Continue the forum thread below about the COD WAW install problem, picking up from the point where it ends.

------ DOCUMENT EXTRACT

# COD WAW Install Problem



## Ellitivity (Jan 29, 2010)

I just bought COD WAW, kinda late i know, but anyway, as it installs it gets halfway through and decides to stop. at first i thought maybe its a big file trying to install, so i left it and came back about 10 mins later and an error message was up that said: C:/.../.../main/iw_13 is missing or invalid. If anyone can help that would be awesome. Thanks in advance.:wink:

If you need any info in my system i hope this is enough to help:
AMD Athlon 64x2 processor(2.1GHz)
ATI Radeon HD 3200 Graphics card(256MB)
4GB RAM(DDR2 i think, not too sure)
320GB HDD(100 GB was avalible before the install)
DVD super multi DL Drive


----------



## Zealex (Nov 30, 2008)

Hello and welcome to TSF.

Is the cd scratched, did you buy it used?


----------



## Ellitivity (Jan 29, 2010)

Zealex said:


> Hello and welcome to TSF.
> 
> Is the cd scratched, did you buy it used?


No i bought it new and sealed.


----------



## RockmasteR (Aug 10, 2007)

Hello Ellitivity,
try to copy the DVD content to your hard disk and try the installation from there
also try to cut this folder "InstallShield Installation Information" and paste it somewhere else
it should be located in C:\program files just paste it on your desktop
(it is a hidden folder, so you must allow hidden files and folders to be shown)


----------



## Ellitivity (Jan 29, 2010)

RockmasteR said:


> Hello Ellitivity,
> try to copy the DVD content to your hard disk and try the installation from there
> also try to cut this folder "InstallShield Installation Information" and paste it somewhere else
> it should be located in C:\program files just paste it on your desktop
> (it is a hidden folder, so you must allow hidden files and folders to be shown)

------------
------ RECORDS SHOWN

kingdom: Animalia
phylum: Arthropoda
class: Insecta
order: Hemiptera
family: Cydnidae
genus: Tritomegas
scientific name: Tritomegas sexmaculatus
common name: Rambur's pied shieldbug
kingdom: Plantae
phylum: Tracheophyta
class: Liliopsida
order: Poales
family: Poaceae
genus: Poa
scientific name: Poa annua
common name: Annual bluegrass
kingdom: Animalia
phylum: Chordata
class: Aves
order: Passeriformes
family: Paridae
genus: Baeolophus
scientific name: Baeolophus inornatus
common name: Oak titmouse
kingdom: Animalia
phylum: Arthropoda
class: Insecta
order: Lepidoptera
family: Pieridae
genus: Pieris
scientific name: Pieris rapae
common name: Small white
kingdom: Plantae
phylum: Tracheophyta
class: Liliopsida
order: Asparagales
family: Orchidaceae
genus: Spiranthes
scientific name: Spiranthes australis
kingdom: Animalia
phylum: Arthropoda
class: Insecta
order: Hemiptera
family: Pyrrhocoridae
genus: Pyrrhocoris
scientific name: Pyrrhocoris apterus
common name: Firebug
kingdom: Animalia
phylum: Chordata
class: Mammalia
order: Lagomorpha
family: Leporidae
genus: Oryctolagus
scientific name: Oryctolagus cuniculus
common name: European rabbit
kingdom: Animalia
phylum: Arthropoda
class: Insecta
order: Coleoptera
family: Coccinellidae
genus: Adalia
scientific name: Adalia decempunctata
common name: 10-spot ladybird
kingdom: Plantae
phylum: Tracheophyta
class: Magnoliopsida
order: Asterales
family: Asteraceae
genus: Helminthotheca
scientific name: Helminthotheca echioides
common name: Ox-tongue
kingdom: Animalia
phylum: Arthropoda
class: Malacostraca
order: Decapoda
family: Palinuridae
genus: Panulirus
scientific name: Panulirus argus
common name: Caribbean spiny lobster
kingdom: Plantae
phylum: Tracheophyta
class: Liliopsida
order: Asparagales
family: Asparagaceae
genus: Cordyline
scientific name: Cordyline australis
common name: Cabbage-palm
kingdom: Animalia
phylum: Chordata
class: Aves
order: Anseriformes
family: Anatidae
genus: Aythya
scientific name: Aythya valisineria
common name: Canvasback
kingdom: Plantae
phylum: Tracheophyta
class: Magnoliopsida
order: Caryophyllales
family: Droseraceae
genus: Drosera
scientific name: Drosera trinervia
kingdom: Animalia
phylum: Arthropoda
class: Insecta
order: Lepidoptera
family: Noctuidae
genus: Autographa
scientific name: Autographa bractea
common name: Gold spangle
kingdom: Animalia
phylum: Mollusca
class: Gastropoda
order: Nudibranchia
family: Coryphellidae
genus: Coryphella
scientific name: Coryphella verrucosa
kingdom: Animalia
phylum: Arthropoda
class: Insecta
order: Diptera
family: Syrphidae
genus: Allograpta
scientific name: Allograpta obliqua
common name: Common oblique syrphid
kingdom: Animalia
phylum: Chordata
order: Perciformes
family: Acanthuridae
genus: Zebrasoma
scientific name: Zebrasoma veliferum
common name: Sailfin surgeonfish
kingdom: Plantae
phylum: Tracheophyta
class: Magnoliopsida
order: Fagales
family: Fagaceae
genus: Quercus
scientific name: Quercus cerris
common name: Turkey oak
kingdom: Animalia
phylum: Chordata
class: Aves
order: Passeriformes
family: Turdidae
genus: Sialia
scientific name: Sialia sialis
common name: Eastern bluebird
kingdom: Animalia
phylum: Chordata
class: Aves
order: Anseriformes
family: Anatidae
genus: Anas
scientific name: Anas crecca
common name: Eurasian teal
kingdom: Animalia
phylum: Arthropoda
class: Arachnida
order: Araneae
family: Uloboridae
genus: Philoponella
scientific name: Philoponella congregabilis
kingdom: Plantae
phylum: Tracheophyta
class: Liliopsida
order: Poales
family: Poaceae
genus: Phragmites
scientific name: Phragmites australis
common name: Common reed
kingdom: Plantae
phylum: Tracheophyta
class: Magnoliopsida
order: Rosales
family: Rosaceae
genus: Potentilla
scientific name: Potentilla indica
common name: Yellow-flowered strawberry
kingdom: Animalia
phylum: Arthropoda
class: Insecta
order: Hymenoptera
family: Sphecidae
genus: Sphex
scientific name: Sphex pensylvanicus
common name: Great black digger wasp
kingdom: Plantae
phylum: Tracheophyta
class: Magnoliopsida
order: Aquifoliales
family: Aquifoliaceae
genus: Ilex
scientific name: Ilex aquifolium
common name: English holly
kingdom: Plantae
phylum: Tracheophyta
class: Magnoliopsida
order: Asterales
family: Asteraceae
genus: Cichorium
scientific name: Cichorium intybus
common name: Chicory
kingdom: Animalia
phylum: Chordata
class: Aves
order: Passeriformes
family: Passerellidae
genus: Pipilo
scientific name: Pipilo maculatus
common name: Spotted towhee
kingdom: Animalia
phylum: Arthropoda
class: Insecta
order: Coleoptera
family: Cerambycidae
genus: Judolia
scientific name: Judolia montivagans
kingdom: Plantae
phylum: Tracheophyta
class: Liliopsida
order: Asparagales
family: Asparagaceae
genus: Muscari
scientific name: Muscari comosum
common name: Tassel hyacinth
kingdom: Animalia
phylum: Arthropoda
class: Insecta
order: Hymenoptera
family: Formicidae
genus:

------------

§ **ANSWER TO THIS EXERCISE**
i did that, it works, thanks. however the multiplayer doesn't work. only singleplayer. any solutions on fixing that would be awesome.


----------



## Zealex (Nov 30, 2008)

Can you get give us a bit more detail of how your multiplayer doesn't work? Do you get an error such as your key is in use or something similar?


----------



## Ellitivity (Jan 29, 2010)

Zealex said:


> Can you get give us a bit more detail of how your multiplayer doesn't work? Do you get an error such as your key is in use or something similar?


It comes up with the callof duty world at war sign then the left half of my screen goes black and then it closes itself, but when i go into task manager it says it is still running.


----------



## Zealex (Nov 30, 2008)

I just noticed you had a 3200, which I believe to be a very weak GPU. Does single player work? As in, does it run well without an lag. Try lowering your settings.

Updating to the latest patch wouldn't hurt.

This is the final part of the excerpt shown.